Амина и Матильду удивила элегантность дома Палоши. Глядя на эту пару, трудно было предположить в них такую утонченность вкуса, такую изысканность в подборе мебели, тканей обивки, цветовых сочетаний. Они расположились в очаровательной гостиной, широкая застекленная стена которой выходила на улицу и в сад, содержавшийся в восхитительном порядке. По дальней стене вились ветви бугенвиллеи, пышно цвела глициния. Коринна велела поставить стол и стулья под жакарандой.
– Но кажется, сейчас все-таки слишком жарко, чтобы обедать на улице, правда? – засомневалась она.

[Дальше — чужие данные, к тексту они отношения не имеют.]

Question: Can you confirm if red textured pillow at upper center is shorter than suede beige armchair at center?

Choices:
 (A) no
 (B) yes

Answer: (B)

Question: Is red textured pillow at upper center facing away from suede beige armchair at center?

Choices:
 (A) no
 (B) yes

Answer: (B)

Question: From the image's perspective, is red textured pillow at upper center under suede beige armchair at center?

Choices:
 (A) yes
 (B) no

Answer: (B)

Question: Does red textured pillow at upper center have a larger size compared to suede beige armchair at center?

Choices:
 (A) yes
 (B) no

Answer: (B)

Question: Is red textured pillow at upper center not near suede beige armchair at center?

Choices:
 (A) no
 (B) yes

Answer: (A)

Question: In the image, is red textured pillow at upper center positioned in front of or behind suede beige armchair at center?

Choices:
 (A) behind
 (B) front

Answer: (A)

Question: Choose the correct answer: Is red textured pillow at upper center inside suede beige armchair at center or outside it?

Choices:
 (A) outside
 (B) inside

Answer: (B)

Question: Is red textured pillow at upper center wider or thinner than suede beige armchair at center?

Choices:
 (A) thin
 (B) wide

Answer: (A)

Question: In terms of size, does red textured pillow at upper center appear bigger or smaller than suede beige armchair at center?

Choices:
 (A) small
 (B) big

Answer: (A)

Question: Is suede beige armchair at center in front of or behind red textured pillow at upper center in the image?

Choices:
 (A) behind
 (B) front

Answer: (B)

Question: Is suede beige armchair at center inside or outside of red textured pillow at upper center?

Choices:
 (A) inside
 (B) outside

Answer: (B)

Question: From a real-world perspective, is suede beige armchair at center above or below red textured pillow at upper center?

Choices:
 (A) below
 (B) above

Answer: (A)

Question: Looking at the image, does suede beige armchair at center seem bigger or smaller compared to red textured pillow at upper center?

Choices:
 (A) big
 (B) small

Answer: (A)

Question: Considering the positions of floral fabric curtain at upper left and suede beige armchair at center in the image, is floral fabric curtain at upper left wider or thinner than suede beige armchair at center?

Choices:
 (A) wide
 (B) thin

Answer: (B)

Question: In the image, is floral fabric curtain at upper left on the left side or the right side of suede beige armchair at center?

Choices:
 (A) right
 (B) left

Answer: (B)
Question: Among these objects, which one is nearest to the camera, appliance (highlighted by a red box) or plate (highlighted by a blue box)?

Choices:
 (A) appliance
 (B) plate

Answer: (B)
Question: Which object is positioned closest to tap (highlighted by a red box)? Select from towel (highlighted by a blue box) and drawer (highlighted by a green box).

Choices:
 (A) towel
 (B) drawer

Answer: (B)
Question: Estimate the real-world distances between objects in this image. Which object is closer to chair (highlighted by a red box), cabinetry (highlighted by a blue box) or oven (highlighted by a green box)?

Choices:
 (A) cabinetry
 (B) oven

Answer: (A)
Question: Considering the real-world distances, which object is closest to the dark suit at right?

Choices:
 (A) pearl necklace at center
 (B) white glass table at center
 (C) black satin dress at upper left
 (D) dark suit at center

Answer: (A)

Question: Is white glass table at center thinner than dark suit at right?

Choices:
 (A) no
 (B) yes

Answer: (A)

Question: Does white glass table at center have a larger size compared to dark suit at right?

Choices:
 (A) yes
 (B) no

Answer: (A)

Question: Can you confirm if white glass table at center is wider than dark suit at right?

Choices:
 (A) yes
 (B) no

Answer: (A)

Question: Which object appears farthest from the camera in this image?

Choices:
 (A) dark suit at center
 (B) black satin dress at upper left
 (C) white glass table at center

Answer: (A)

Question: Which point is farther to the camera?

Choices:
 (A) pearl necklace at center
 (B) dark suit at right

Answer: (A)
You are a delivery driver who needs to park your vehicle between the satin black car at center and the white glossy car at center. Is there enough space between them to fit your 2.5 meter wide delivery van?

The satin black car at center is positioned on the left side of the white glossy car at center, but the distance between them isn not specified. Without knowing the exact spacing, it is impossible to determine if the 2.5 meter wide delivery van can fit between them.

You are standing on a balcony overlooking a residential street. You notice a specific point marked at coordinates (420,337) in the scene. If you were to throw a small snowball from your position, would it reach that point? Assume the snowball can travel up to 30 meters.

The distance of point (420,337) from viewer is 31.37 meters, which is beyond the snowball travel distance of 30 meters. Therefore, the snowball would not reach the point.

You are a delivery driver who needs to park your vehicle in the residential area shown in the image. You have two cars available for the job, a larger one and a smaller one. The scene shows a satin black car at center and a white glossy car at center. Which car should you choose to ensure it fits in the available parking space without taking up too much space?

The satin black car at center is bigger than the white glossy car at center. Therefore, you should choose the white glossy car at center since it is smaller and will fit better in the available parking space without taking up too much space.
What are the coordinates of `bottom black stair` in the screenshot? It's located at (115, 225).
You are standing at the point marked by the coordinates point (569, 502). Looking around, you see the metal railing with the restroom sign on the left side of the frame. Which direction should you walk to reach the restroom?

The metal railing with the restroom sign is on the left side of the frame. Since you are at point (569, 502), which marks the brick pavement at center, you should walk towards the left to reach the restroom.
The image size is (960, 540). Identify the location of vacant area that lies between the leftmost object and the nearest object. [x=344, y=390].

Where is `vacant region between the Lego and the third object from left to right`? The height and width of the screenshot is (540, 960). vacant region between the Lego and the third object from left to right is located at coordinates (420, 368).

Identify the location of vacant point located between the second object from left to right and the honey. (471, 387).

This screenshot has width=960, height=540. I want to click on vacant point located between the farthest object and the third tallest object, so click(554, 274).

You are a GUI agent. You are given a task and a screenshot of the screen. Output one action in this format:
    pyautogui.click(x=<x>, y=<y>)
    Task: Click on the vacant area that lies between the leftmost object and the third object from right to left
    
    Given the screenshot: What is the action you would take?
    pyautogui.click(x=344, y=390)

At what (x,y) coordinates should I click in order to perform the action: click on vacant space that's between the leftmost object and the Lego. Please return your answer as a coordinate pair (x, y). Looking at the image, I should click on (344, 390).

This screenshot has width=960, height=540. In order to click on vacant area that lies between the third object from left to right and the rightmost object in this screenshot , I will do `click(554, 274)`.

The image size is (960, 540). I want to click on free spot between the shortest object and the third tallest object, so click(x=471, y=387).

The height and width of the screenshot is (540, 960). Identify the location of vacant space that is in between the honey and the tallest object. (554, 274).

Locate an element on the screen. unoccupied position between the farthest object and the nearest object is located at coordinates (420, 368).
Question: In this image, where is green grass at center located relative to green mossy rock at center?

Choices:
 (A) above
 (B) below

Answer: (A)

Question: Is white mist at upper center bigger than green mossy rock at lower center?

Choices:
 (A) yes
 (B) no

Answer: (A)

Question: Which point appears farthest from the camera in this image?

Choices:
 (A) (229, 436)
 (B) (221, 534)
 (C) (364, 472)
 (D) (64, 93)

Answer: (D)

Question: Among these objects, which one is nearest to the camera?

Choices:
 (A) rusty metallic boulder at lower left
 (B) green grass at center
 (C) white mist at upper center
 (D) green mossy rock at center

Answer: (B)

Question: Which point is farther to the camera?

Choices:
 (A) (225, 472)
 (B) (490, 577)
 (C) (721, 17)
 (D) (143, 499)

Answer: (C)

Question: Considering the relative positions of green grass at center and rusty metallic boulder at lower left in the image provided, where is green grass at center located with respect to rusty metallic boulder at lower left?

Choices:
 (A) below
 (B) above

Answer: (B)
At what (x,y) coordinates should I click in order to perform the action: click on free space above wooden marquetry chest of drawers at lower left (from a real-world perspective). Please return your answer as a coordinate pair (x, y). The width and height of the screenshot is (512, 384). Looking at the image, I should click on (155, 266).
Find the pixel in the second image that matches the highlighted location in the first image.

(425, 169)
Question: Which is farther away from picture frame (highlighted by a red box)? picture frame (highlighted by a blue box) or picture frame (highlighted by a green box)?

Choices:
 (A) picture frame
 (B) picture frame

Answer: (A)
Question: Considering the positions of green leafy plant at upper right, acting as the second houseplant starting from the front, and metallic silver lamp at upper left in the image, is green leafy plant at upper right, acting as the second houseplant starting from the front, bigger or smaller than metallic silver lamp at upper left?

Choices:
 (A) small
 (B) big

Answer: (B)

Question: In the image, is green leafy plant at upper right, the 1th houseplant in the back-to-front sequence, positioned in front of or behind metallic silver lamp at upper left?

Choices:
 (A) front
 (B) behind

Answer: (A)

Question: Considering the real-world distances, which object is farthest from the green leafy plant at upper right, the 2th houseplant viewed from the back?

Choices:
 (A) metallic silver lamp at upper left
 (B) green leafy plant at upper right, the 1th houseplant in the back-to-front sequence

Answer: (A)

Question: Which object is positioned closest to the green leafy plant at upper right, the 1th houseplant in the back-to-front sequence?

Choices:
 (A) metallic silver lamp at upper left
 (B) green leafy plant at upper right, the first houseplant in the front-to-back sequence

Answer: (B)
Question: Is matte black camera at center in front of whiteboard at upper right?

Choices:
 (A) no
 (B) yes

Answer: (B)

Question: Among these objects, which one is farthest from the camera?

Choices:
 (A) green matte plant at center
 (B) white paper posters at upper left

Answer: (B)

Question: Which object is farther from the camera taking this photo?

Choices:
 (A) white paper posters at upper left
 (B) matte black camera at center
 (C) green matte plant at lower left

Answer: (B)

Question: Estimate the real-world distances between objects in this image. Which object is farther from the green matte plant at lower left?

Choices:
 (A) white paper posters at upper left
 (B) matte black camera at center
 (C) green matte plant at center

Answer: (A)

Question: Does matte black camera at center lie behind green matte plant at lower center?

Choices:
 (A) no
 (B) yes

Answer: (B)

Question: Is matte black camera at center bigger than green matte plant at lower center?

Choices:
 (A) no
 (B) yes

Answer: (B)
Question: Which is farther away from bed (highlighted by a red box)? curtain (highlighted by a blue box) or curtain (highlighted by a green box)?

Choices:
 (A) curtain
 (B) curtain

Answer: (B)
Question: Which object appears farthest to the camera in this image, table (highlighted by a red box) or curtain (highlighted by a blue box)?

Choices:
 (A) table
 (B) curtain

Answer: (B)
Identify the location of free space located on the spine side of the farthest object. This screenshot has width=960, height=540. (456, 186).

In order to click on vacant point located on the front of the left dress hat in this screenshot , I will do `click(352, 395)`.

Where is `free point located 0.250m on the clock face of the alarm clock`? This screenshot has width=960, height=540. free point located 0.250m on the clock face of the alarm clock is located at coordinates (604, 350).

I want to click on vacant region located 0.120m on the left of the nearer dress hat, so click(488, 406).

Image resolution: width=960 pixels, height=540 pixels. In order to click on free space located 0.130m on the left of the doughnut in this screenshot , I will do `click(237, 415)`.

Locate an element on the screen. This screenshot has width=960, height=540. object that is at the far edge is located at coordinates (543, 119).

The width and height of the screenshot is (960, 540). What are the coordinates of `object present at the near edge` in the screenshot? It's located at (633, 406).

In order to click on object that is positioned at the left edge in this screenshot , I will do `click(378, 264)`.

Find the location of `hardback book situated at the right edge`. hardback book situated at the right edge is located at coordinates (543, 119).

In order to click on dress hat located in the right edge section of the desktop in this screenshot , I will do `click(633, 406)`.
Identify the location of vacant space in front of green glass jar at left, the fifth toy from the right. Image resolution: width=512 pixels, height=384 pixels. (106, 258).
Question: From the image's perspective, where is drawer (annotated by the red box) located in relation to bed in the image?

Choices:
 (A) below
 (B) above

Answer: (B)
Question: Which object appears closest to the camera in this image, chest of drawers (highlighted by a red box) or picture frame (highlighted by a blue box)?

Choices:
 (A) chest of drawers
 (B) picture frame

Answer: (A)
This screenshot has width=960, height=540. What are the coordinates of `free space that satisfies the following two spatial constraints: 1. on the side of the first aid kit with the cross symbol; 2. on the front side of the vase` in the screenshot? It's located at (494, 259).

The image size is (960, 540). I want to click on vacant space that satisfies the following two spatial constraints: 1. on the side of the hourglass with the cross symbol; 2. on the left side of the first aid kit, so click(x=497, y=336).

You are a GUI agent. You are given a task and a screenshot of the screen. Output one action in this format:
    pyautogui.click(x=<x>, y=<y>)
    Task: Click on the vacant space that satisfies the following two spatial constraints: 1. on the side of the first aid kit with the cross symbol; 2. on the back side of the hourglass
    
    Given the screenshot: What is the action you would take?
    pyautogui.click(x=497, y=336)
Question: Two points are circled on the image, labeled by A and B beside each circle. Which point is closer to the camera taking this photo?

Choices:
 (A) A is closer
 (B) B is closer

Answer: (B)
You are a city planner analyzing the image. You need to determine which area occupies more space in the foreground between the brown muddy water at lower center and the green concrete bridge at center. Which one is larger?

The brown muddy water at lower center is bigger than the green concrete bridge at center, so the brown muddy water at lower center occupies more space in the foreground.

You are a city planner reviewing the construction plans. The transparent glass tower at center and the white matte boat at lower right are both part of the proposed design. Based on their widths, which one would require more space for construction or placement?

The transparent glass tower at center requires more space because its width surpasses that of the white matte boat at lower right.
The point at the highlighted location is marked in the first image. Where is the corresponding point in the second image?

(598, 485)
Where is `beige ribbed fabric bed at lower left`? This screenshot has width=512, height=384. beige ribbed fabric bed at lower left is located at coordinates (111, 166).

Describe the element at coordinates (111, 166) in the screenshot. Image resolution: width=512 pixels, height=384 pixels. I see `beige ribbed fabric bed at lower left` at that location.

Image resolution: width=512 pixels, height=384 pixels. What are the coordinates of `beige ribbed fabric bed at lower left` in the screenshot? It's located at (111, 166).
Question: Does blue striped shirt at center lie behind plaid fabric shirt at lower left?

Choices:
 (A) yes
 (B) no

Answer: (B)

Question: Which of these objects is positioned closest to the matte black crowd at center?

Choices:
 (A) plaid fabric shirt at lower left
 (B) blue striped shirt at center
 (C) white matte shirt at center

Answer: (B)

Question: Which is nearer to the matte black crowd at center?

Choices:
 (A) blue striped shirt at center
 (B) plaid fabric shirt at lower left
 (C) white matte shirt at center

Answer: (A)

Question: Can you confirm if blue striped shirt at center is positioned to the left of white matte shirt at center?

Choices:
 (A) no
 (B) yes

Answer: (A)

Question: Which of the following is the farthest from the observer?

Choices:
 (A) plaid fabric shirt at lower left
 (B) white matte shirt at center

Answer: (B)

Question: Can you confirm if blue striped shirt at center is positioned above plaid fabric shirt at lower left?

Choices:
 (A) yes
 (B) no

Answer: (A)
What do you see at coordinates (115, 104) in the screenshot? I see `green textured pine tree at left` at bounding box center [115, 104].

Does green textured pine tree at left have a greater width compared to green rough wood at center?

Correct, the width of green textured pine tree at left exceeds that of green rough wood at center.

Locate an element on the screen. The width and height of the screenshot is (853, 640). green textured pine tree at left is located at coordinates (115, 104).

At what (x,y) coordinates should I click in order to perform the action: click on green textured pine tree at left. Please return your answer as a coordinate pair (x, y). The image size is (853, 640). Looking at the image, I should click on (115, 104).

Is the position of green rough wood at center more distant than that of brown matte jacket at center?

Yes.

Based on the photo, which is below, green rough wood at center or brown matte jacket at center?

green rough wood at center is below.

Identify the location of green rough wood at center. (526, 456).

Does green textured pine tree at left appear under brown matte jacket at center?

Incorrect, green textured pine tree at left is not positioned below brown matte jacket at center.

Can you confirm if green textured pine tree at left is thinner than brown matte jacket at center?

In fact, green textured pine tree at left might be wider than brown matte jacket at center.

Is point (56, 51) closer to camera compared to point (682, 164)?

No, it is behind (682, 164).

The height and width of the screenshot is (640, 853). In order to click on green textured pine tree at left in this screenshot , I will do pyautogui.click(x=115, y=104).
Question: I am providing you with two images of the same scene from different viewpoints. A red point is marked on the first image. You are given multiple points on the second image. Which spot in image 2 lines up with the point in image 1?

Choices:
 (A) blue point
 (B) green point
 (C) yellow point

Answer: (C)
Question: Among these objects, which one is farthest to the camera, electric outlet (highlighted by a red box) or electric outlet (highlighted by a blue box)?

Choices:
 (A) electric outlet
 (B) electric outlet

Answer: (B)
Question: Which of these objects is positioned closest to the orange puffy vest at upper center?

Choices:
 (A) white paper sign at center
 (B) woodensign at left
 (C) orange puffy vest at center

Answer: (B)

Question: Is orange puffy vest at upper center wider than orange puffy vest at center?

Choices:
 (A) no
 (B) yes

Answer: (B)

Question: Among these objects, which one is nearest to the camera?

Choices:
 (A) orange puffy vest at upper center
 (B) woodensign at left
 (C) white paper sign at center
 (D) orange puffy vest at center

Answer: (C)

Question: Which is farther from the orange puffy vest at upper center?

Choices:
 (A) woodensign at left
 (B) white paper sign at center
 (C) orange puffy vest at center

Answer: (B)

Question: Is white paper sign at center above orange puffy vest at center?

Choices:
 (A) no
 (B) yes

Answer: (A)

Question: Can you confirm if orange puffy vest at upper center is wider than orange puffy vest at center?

Всякий раз, когда она говорила или смеялась, ее грудь вздымалась, и создавалось впечатление, будто вся эта роскошь вот-вот выскочит из платья и расправится, а соски, почувствовав свободу, распустятся, как весенние почки на деревьях. Амин не сводил с нее глаз и с удовольствием улыбался, красивый как никогда. Оттого что он все дни проводил на открытом воздухе, от ветра и солнца его лицо стало тоньше, глаза словно глядели в безграничную даль, а кожа источала едва заметный приятный запах. Матильда знала, что он умеет быть неотразимо привлекательным для женщин. Она гадала, что привело его в этот дом – желание доставить ей удовольствие, приняв приглашение на обед, или округлые формы и чувственность этой женщины.
– Ваша жена очень элегантна, – заметил Амин, поднявшись на крыльцо, и томно припал губами к руке хозяйки.
– О, эти пироги выглядят так соблазнительно! Ваша жена – настоящая мастерица, – отозвался Драган.
Когда за столом он снова заговорил о ее выпечке, Матильде захотелось провалиться сквозь землю. Она прижала руки к вискам, стараясь приподнять волосы: ее прическа осела и потеряла форму. Матильда обливалась потом, на платье под мышками и между грудями расплылись мокрые пятна. Матильда провела все утро, хлопоча на кухне, потом нужно было по-быстрому накормить детей и дать распоряжения Тамо. Не успели они проехать и десяти километров, как машина заглохла. И ей пришлось ее толкать, потому что Амин заявил, что она не сумеет быстро завести машину. Отправив в рот миниатюрную порцию мусса из утиной печени, она поняла, что муж схитрил: он заставил ее толкать старую развалюху, потому что боялся испортить свой выходной пиджак. Это он виноват в том, что она приехала в гости к Палоши измученная и потная, от коленей до щиколоток искусанная насекомыми. Она похвалила Коринну за изысканные закуски и опустила руку под стол, чтобы почесать зудящие икры.
Она хотела задать вопрос: «Что вы делали во время войны?» Ей казалось, что это единственный способ узнать человека. Но Амин, которому белое вино развязало язык, заговорил с Драганом о марокканской политике, и женщинам оставалось только молча обмениваться улыбками. Коринна уронила пепел от сигареты на пол, и малюсенький уголек подпалил бахрому ковра. С усталым видом и мутным от спиртного взором она пригласила Матильду пойти с ней в сад, та неохотно согласилась. «Пусть говорит, а я послушаю», – твердила она про себя упрямо и злобно. Коринна достала из тумбочки пачку сигарет и предложила Матильде закурить.
– В следующий раз берите с собой детей. Я велела приготовить всякие лакомства, к тому же в дальней комнате есть несколько старых игрушек. Они остались от прежних владельцев, – печально пояснила она дрогнувшим голосом.